Equation 2.2 exhibits the bias-variance trade-off entailed in the choice of the bandwidth \(h\). Small \(h\) leads to small bias but large variance; large \(h\) leads to small variance but large bias. One way of defining an optimal bandwidth is as the bandwidth corresponding to the smallest bound on the MSE, which we may call the MSE-optimal bandwidth, say \(h_{\operatorname{opt}}\). Proposition 2.3 shows that a Lipschitz density can be estimated at any point with MSE going to zero at the rate \(O(n^{-2/3})\) if the bandwidth is chosen as \(h_{\operatorname{opt}}\sim n^{-1/3}\) as \(n \to \infty\).

The simulation output in Figure 2.1 illustrates the bias-variance trade-off. The figure also shows us that the optimal bandwidth can depend on \(x\), so the MSE bound in Equation 2.2, which holds for all \(x\), does not tell the whole story. From the figure it appears that where \(f\) is smoother (less steep, less curvy), larger bandwidths may be optimal, whereas where \(f\) is less smooth (steeper, curvier), smaller bandwidths may be optimal.

Code
# define the true density function
f <- function(x) dgamma(x,3,scale = 3) * 1/2 + dnorm(x) * 1/2

# choose values of x at which to estimate the density
x0 <- c(2,15)

# define a function to compute the KDE at a point x
kde <- function(x,Y,h,K = dnorm) mean(K((Y-x)/h)) / h

# run simulation
n <- 200
S <- 100
hh <- seq(0.2,5, length=151)
kde_hh <- array(0,dim = c(S,length(hh),length(x0)))
for(s in 1:S){
  
  # draw a sample from a distribution with density f
  d <- sample(c(0,1),n,replace=TRUE)
  Y <- d * rgamma(n,3,scale = 3) + (1 - d) * rnorm(n)

  # obtain KDEs of f(x0) across sequence of bandwidths 
  for(j in 1:length(hh))
    for(k in 1:length(x0)){
    
      kde_hh[s,j,k] <- kde(x = x0[k], Y = Y, h = hh[j], K = dnorm)
      
  }
  
}

par(mfrow=c(length(x0),2), mar = c(4,4.1,1.2,1.1))

for(k in 1:length(x0)){

  min <- qnorm(.005)
  max <- qgamma(.995,3,scale = 3)
  x <- seq(min,max,length = 300)
  plot(f(x) ~ x, 
       type = "l",
       xlab = "x",
       ylab = "density")
  abline(v = x0[k], lty = 3, col = "gray")
  
  v <- apply(kde_hh[,,k],2,var)
  b2 <- (apply(kde_hh[,,k],2,mean) - f(x0[k]))^2
  mse <- b2 + v
  
  # locate hopt (find the dip)
  hopt <- hh[min(which(diff(mse) > 0))]
  
  plot(v~hh,
       type = "l", 
       ylim = range(v,b2,mse),
       xlab = "bandwidth",
       ylab = "squared bias, variance, MSE",
       col = "green", lty = 4)
  
  lines(b2~hh, col = "red", lty = 2)
  lines(mse~hh, col = "blue")
  abline(v = hopt, lty = 3, col = "gray")
  
  xpos <- grconvertX(.6, from = "nfc", to = "user")
  ypos <- grconvertY(.9, from = "nfc", to = "user")
  
  legend(x = xpos,
         y = ypos,
         legend = c("variance","bias","mse"),
         col = c("green","red","blue"),
         lty = c(4,2,1),
         bty = "n")
  
}
Plot with four panels, two showing a true density and the other two with curves showing bias, variance and mean squared error.
Figure 2.1: Squared bias, variance, and MSE of kernel density estimator at two choices of \(x \in \mathbb{R}\).
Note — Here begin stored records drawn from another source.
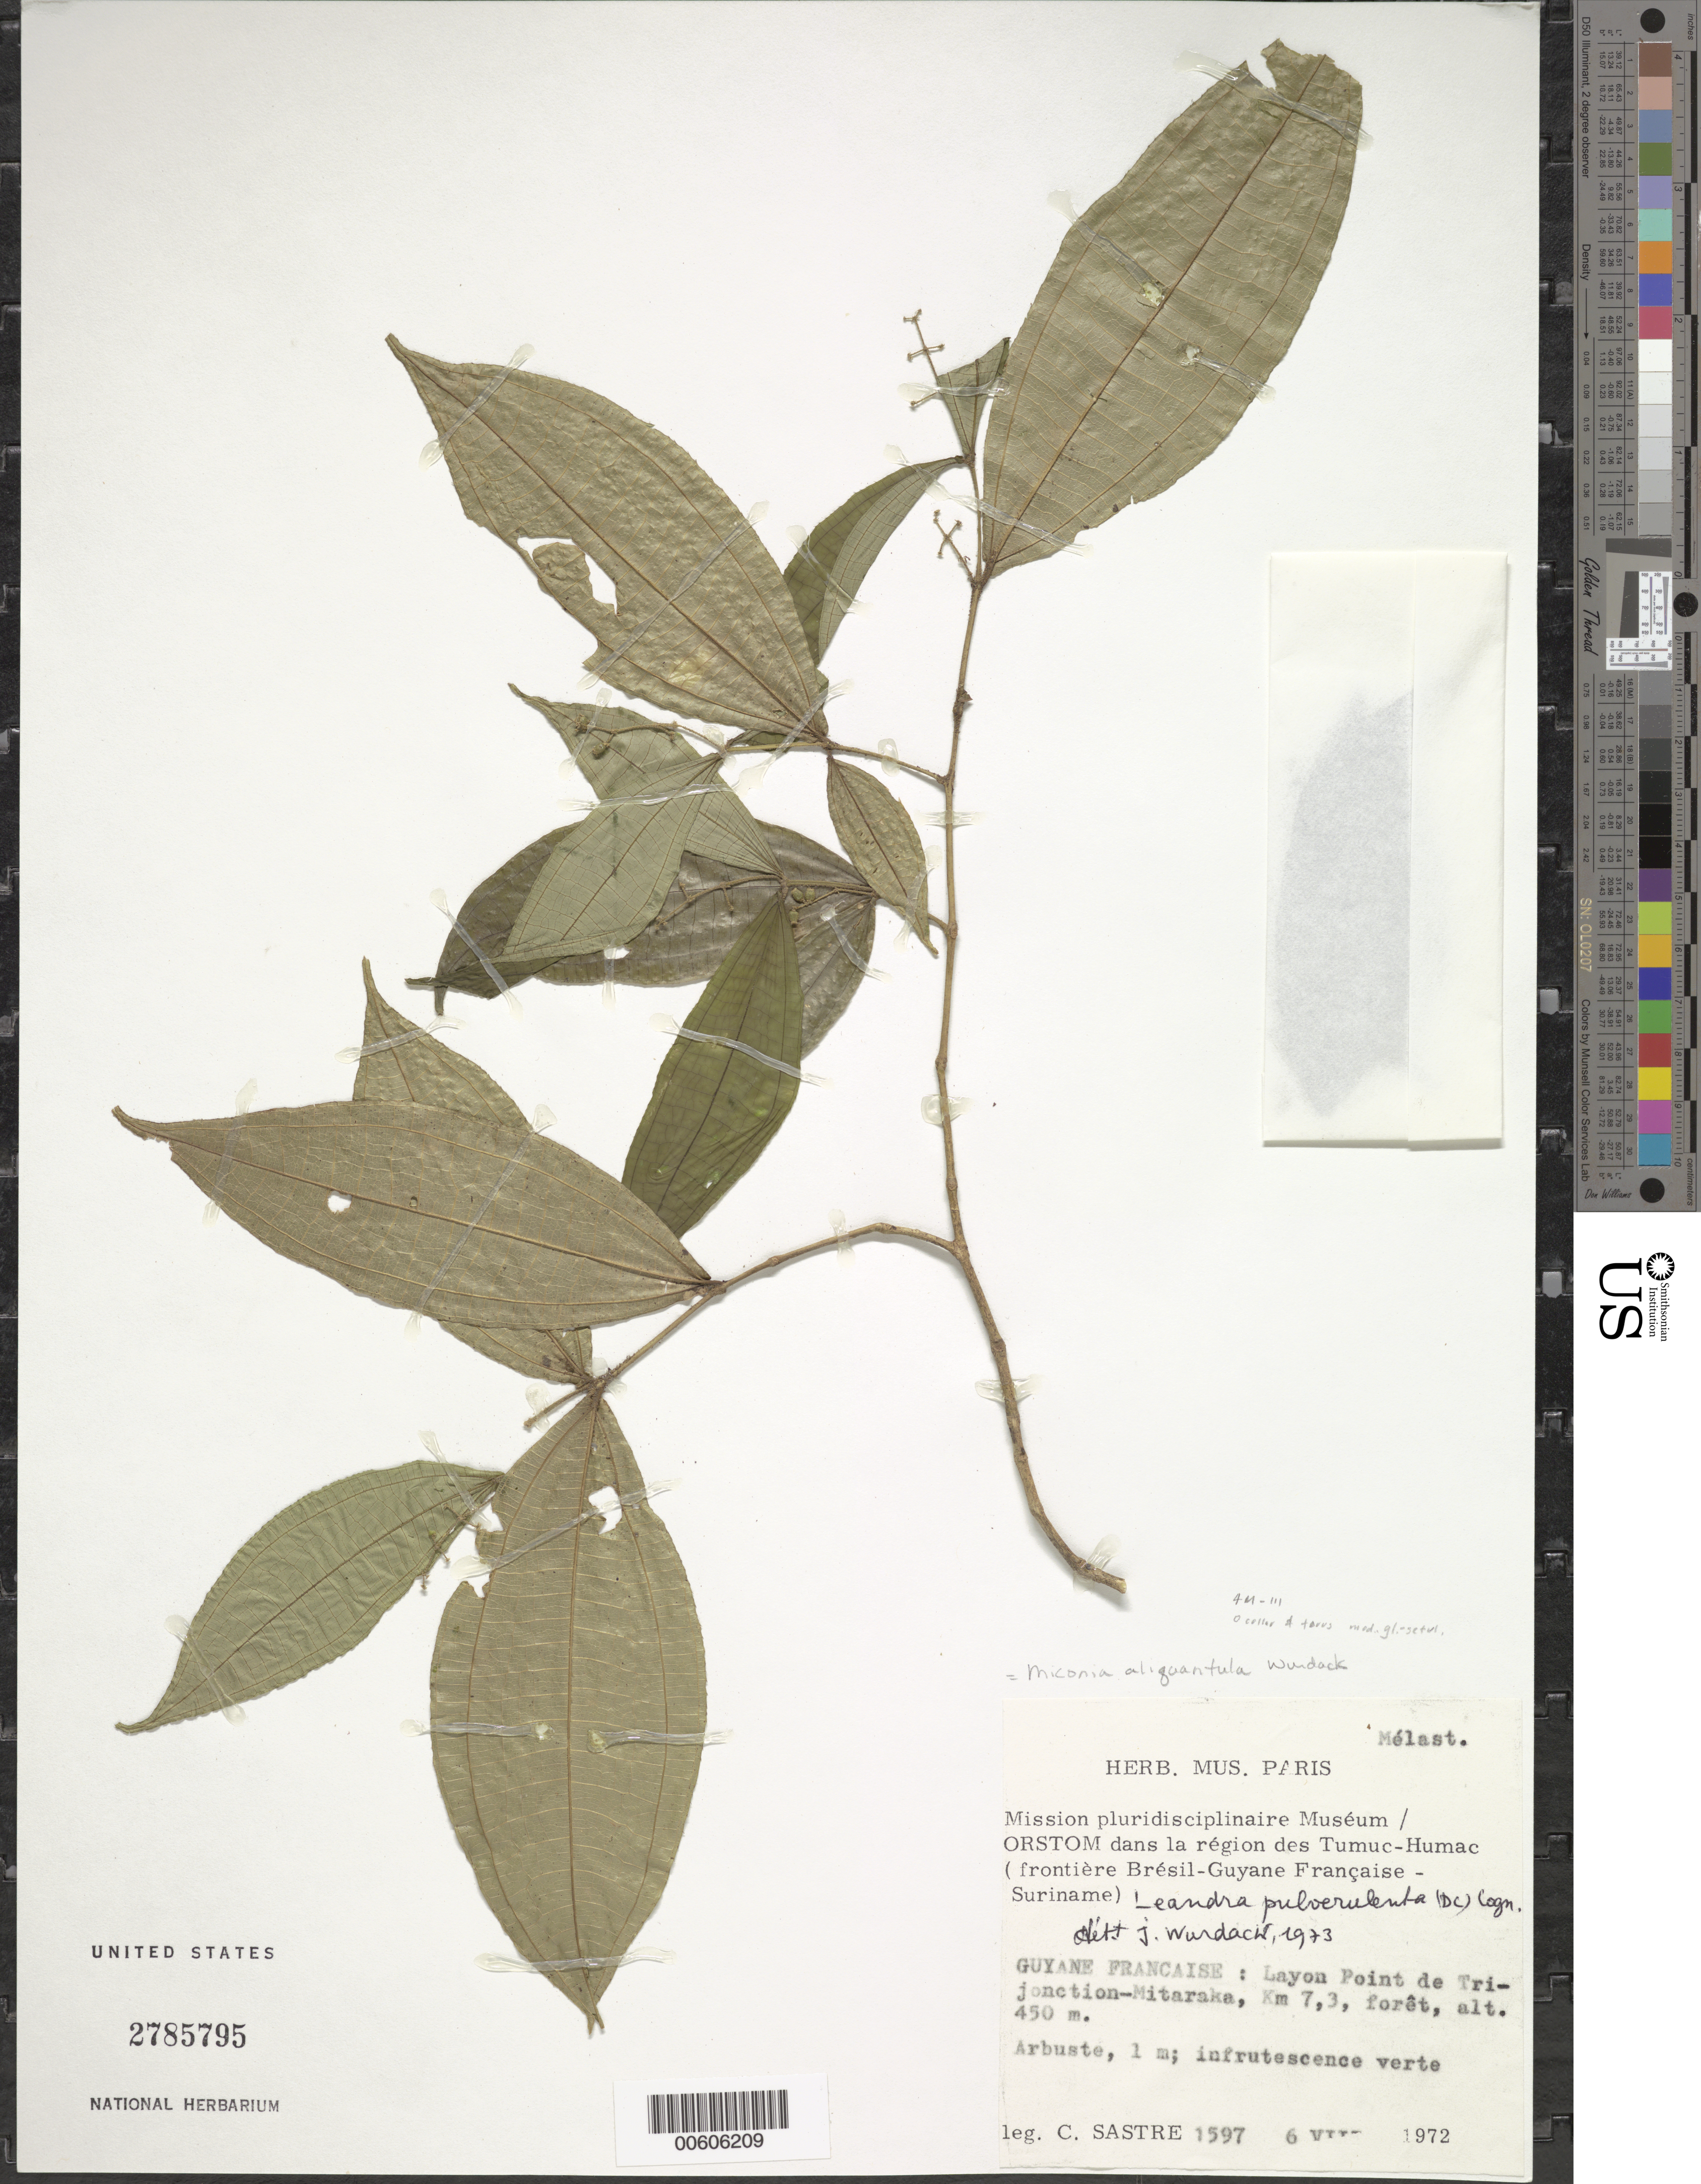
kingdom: Plantae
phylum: Tracheophyta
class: Magnoliopsida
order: Myrtales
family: Melastomataceae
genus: Miconia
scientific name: Miconia aliquantula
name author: Wurdack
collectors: C. H. L. Sastre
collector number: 1597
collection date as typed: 6-Aug-72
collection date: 1972-08-06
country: French Guiana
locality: Layon Point de Trijonetion-Mitaraka, km 7.3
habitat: Foret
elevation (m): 450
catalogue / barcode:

Right panels show true density with vertical line at point \(x\) at which \(f(x)\) is to be estimated. Right panels show the squared bias (red dashed), variance (green dot-dashed), and mean squared error (blue solid) of \(\hat f_n(x)\) over a sequence of bandwidth values \(h\). Vertical dotted lines indicate the optimal bandwidth.